GitHub - alibaba-damo-academy/RynnVLA-001: RynnVLA-001: Using Human Demonstrations to Improve Robot Manipulation

RynnVLA-001: Using Human Demonstrations to Improve Robot Manipulation

If our project helps you, please give us a star ⭐ on GitHub to support us. 🙏🙏

📃 Tech Report | 📑 Blog | 🤗 Hugging Face | 🤖 ModelScope
🖥️ Demo Video (Youtube) ｜ 🖥️ Demo Video (Bilibili)

RynnVLA-001-demo-video.mp4

📰 News

[2025.09.18] 🔥🔥 Release our technical report.
[2025.08.08] 🔥🔥 Release our pretrained models and training code.

🌟 Introduction

RynnVLA-001 is a VLA model based on pretrained video generation model. The key insight is to implicitly transfer manipulation skills learned from human demonstrations in ego-centric videos to the manipulation of robot arms.

We finetune the baseline on the same dataset to evaluate the performance. The comparison results are shown in the following figure.

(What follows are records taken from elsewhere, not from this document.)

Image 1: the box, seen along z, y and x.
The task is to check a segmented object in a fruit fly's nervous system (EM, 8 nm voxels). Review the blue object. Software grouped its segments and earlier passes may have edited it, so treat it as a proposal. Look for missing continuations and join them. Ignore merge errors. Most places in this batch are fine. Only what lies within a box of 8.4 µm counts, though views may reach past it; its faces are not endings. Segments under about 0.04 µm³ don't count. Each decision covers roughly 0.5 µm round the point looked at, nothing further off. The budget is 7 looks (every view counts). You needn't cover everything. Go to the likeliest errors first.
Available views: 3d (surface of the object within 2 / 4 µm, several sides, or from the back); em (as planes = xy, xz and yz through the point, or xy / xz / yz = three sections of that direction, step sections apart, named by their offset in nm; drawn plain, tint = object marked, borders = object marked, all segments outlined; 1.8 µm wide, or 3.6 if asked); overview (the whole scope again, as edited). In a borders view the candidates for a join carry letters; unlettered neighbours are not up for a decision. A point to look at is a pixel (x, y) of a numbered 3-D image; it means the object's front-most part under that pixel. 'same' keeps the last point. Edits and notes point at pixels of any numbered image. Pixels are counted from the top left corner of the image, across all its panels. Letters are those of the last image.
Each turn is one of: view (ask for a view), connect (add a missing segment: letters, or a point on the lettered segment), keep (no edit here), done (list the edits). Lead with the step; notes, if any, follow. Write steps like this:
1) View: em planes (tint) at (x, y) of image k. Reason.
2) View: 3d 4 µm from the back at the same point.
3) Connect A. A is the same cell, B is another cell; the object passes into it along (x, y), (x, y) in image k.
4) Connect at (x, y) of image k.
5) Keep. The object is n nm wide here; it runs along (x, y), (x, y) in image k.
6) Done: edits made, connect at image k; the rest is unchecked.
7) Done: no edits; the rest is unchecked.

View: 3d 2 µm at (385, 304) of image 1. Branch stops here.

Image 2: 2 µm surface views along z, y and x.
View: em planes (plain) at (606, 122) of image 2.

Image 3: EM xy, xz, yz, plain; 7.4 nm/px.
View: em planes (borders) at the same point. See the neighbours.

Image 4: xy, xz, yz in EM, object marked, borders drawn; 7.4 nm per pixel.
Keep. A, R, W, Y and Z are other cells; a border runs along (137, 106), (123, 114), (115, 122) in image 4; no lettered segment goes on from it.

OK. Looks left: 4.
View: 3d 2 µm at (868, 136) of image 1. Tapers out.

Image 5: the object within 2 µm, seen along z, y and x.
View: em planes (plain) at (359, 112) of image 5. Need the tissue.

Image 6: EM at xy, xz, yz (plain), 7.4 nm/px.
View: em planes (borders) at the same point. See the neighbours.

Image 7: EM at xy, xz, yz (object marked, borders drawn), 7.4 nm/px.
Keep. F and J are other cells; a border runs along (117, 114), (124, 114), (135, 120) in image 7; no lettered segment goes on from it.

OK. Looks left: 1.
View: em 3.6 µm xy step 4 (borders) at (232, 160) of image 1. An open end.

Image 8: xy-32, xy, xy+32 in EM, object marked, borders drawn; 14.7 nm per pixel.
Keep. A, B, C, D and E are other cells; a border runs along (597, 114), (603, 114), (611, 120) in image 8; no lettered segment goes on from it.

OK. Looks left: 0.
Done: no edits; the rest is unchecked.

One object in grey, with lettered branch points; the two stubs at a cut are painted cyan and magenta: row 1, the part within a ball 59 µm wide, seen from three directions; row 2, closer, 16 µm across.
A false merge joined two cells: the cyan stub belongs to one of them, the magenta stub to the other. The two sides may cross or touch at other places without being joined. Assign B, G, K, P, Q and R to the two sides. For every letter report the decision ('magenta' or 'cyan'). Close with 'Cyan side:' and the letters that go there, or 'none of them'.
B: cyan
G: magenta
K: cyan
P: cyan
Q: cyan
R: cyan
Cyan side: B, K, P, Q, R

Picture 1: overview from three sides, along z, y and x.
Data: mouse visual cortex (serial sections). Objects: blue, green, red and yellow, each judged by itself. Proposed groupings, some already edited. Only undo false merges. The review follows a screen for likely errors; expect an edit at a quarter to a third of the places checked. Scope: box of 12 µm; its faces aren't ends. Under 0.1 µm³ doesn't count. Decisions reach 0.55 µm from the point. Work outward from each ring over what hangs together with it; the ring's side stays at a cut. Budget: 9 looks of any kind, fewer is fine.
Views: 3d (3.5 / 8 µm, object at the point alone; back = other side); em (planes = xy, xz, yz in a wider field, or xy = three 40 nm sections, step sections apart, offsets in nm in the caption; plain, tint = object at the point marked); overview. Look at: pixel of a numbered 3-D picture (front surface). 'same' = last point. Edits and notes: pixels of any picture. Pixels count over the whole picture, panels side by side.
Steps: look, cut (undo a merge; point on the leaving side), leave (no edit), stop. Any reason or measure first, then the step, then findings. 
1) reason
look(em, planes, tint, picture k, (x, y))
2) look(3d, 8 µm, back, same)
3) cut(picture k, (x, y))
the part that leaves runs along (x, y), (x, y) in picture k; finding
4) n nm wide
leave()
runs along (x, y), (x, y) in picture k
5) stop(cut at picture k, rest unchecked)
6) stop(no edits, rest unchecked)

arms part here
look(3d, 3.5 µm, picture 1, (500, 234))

🛠️ Requirements and Installation

Install required packages:

pip install torch==2.2.0 torchvision==0.17.0 --index-url https://download.pytorch.org/whl/cu121

pip install -r requirements.txt

pip install flash-attn==2.5.8

🌍 Model Zoo

Model	Stage	Initial Weights	Model Links
RynnVLA-001-7B-Base	Ego-Centric Video Generative Pretraining	Chemeleon-7B	HuggingFace / ModelScope
RynnVLA-001-7B-Trajectory	Trajectory-Aware Video Modeling	RynnVLA-001-7B-Base	HuggingFace / ModelScope

Both of the models can be used as the pretrained model for VLA finetuning (Stage 3). Our full model is initialized with RynnVLA-001-7B-Trajectory.

🗝️ Training

The training pipeline are shown as follows:

Here we provide instructions on how to finetune the model with your own LeRobot data （ActionVAE and Stage 3). We will release instructions on how to train models from scratch. Stay tuned!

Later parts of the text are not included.